Milwaukee’s interim head coach has learned from some of the best, and knows what it feels like to be a part of a winning culture. Those formative years under Gregg Popovich will always stay with Prunty, and he has spoken glowingly regarding the Spurs’ mastermind:
"“I tried to learn as much as I could, and that’s where Pop was phenomenal for me and so many of us,” Prunty said. “He allowed us to be a part of it, to grow and learn from all the situations.“I know the benefit for me was tremendous. I’m not even sure what the exact words would be to say how valuable it was. There are a lot of good people I’ve been able to be around, and it started there.”"
Prunty has been married to his wife Laura since 2002, and they have two children. Little has been made public regarding his interests outside basketball, but the Californian can be heard in a brief interview from 2015 professing his fondness for Milwaukee’s beaches, and the Milwaukee Public Market. So what does a man like coach Prunty do in the offseason? He coaches basketball, of course.
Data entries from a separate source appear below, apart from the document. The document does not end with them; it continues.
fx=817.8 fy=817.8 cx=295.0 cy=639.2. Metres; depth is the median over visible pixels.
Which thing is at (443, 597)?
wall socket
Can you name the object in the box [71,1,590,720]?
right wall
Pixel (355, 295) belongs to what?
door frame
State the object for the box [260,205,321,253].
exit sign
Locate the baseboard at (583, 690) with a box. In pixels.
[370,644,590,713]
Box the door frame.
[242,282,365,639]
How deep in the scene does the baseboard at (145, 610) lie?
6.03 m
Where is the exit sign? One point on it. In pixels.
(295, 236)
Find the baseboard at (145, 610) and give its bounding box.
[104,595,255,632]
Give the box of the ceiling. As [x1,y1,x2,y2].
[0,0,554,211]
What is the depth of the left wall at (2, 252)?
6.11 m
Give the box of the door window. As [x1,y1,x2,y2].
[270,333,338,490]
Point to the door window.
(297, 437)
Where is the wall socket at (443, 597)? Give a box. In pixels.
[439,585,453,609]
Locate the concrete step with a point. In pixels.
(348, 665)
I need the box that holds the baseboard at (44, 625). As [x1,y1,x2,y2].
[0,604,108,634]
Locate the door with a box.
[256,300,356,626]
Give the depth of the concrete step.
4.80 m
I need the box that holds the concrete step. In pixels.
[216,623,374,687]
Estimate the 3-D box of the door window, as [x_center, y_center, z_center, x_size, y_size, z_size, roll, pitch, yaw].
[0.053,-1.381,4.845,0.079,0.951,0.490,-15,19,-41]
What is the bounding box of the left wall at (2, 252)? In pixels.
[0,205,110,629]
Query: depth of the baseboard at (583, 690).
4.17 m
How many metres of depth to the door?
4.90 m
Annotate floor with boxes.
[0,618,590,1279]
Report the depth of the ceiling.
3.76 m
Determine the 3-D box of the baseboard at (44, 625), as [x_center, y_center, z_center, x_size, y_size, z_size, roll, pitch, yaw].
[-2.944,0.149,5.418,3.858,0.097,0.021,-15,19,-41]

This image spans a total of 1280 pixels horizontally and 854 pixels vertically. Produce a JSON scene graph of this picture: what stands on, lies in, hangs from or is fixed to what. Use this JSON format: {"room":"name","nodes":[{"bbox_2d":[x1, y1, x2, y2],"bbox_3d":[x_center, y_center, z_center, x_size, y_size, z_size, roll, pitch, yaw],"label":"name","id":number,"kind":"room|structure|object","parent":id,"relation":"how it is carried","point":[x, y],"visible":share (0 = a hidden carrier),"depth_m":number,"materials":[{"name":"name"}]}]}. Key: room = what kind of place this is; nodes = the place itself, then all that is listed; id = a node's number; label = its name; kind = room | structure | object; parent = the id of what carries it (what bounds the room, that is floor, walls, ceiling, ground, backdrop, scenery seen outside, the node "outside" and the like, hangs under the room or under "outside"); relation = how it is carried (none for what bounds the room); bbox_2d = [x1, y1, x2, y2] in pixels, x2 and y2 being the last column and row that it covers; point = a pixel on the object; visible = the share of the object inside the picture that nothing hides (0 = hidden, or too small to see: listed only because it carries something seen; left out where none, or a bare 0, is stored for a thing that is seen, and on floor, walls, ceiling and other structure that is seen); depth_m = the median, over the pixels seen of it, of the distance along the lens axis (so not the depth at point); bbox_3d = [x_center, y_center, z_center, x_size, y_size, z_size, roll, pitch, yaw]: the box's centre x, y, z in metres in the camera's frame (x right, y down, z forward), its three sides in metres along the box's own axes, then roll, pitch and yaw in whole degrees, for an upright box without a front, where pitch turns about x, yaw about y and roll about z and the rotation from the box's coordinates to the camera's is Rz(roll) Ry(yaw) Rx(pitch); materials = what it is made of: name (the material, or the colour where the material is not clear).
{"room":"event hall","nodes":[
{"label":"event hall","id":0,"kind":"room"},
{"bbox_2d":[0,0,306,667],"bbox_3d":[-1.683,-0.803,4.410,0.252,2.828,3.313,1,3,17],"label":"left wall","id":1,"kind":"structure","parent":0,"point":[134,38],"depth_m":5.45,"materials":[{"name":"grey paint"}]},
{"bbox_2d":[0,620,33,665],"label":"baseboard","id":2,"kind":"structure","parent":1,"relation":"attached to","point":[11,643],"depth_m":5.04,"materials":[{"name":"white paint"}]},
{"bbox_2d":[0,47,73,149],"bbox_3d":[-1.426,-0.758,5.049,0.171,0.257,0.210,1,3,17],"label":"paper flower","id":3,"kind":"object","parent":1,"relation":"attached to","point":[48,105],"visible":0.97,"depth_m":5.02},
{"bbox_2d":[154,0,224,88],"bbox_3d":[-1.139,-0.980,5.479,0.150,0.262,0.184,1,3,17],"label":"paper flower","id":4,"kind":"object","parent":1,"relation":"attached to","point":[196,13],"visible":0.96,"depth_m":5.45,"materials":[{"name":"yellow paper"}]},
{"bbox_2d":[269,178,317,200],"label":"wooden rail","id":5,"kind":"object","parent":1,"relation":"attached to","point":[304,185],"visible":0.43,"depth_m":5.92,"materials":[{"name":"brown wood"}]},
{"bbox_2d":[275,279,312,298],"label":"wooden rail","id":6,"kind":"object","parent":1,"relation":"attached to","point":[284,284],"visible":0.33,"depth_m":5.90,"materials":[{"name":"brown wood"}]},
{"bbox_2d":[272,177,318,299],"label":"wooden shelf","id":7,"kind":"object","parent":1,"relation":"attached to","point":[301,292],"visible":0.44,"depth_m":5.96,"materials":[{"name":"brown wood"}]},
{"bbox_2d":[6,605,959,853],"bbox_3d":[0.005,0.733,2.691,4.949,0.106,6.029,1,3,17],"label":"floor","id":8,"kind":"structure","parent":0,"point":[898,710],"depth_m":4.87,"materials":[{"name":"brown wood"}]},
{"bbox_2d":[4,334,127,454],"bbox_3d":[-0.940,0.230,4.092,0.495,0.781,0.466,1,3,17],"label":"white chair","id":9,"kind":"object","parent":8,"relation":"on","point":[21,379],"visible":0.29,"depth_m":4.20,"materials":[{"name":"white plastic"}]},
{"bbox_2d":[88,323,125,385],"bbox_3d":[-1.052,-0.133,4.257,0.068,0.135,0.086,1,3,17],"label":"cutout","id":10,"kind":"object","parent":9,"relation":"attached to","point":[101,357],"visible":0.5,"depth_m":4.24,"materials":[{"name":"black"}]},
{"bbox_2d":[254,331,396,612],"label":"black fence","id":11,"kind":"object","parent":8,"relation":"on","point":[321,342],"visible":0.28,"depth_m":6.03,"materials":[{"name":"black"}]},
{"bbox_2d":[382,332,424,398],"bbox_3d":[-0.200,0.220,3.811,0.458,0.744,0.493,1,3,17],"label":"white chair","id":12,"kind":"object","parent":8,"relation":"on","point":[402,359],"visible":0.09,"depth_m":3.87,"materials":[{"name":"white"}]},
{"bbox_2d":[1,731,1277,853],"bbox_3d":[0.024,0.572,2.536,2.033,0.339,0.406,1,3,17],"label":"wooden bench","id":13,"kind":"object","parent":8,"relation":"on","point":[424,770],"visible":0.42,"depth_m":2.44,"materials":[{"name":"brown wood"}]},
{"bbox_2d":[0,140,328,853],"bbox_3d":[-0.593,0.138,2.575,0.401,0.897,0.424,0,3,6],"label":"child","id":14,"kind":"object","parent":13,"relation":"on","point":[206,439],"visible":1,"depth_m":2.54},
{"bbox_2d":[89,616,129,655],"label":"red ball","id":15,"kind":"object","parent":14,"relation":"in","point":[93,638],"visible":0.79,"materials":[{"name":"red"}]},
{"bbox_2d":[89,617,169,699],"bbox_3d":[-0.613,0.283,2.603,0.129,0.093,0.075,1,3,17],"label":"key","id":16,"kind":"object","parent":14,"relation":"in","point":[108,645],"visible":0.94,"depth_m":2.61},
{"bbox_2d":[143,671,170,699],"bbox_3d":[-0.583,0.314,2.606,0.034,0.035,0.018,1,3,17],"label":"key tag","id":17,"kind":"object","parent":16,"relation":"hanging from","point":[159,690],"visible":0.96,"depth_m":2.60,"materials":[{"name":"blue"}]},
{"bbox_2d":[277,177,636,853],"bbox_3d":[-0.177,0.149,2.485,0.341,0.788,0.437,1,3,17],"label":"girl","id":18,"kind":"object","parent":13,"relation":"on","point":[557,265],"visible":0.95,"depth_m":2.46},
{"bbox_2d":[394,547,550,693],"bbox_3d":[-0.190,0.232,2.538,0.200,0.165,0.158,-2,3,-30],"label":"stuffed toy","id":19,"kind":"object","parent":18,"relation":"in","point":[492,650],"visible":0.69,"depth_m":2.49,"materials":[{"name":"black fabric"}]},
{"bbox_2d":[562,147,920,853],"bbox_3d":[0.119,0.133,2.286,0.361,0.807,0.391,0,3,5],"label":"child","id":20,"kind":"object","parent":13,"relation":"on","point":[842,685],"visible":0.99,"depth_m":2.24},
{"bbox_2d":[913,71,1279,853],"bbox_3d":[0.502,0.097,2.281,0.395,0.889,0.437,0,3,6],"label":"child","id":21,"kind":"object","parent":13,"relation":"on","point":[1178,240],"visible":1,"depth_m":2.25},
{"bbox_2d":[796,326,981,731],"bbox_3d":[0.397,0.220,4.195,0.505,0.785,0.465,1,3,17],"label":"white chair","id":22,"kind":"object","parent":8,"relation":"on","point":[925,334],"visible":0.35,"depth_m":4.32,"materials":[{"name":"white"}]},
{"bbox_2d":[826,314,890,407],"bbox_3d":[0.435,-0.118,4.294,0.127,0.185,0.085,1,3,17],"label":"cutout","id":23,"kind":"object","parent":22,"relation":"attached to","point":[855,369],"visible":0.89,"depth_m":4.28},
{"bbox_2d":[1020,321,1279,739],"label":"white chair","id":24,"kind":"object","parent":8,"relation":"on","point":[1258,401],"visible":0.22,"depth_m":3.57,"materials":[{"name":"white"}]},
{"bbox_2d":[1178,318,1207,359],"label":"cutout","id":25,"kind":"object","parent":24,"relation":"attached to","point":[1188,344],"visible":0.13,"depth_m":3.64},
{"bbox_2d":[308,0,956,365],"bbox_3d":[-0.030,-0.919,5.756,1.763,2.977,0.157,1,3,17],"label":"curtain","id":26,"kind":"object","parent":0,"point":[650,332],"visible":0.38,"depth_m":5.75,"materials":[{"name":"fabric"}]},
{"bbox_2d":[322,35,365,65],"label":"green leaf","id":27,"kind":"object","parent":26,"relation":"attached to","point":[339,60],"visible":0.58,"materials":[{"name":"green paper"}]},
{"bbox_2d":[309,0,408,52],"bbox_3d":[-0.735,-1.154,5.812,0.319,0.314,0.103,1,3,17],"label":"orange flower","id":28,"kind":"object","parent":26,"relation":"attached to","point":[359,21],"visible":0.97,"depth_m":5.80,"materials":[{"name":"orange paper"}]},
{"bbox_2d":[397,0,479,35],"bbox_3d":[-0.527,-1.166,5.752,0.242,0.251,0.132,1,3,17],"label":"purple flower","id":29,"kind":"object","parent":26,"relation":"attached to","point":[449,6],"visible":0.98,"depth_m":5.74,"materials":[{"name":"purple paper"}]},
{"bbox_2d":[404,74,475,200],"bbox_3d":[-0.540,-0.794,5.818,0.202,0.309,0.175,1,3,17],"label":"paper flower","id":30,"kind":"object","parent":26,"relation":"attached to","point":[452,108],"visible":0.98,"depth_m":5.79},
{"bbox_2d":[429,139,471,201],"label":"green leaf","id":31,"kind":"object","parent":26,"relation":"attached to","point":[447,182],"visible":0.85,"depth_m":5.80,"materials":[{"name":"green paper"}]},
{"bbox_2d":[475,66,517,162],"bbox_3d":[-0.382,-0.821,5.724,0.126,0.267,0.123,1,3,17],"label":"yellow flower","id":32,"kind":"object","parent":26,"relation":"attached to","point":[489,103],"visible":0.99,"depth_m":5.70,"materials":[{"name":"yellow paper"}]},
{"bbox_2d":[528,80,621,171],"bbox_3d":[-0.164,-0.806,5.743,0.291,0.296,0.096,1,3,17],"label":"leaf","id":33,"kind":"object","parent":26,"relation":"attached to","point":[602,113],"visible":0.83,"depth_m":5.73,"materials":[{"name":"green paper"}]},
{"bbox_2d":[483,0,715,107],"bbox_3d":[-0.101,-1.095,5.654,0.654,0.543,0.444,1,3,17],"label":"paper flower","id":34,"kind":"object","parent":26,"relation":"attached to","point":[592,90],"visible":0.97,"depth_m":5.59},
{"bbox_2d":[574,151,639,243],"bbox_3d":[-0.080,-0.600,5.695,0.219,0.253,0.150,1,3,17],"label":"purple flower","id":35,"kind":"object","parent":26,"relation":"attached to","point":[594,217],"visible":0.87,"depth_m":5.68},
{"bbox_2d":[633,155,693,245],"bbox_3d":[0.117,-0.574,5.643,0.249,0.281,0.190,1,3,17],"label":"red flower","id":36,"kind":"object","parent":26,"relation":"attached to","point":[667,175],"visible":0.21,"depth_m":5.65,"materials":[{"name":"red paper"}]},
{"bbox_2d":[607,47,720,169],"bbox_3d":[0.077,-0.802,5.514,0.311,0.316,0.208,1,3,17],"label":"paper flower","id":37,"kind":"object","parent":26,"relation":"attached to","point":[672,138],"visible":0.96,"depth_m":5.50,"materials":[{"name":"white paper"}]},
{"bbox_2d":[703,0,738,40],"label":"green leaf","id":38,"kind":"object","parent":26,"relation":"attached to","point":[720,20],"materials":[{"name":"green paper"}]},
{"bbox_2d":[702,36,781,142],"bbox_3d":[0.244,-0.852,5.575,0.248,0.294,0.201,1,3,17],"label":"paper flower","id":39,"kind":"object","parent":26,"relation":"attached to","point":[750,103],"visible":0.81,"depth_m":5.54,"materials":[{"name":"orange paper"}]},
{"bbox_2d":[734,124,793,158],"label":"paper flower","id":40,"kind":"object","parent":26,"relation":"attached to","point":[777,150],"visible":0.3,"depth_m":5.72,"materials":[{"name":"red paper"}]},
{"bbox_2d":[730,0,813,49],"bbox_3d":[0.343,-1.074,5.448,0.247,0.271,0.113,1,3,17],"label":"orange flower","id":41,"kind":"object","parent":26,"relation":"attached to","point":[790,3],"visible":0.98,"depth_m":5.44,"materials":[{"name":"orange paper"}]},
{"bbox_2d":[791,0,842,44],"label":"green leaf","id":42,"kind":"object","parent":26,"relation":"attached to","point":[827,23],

Seemingly unable to get enough, this hoops devotee has coached in NBA Summer League, taken part in global initiatives like NBA Basketball Without Borders, and even served as head coach of Great Britain’s national team from 2012-17. Prunty’s adventure across the pond with GB was the subject of an ESPN article, where a quote exemplified his lifelong curiosity toward basketball:
"“That’s the fun part of basketball. Every day is different. It’s not like other jobs. I remember being on a back-to-back once, and one of the guys in our travel party asked me, ‘Does the NBA feel like Groundhog Day?’ I said, ‘Absolutely not.’“Because I promise you, at some point during this game, you will see something spectacular that you probably haven’t seen before. And at that moment in time, you’ll go, ‘Wow.’ That’s basketball. Whether you’re with an Under-16 team, a men’s team, the Euroleague Final Four, an NBA game, a college game, or a playground somewhere in the world, you’ll see something that will be incredible to watch.”"
The highlight of his time in that role came early in a surprising win over Israel in the first round of EuroBasket 2013. Poor funding and disorganization surrounding the GB program plagued the remainder of his years as GB’s head coach, and there was not much more to celebrate. Nevertheless, Prunty left a strong impression on his roster, as evidenced by the powerful words of former British National team member Ovie Soko. Said Soko:
"“Some guys might have a bit more love for the programme than others, because they’ve benefited from the [expletive] to be frank with you, but if it wasn’t for Coach Prunty I wouldn’t even think about playing for GB, man, and that’s just genuine.”"
If Joe Prunty can instill such loyalty in this promising Milwaukee team, he might find himself at the center of the search for Jason Kidd’s permanent replacement.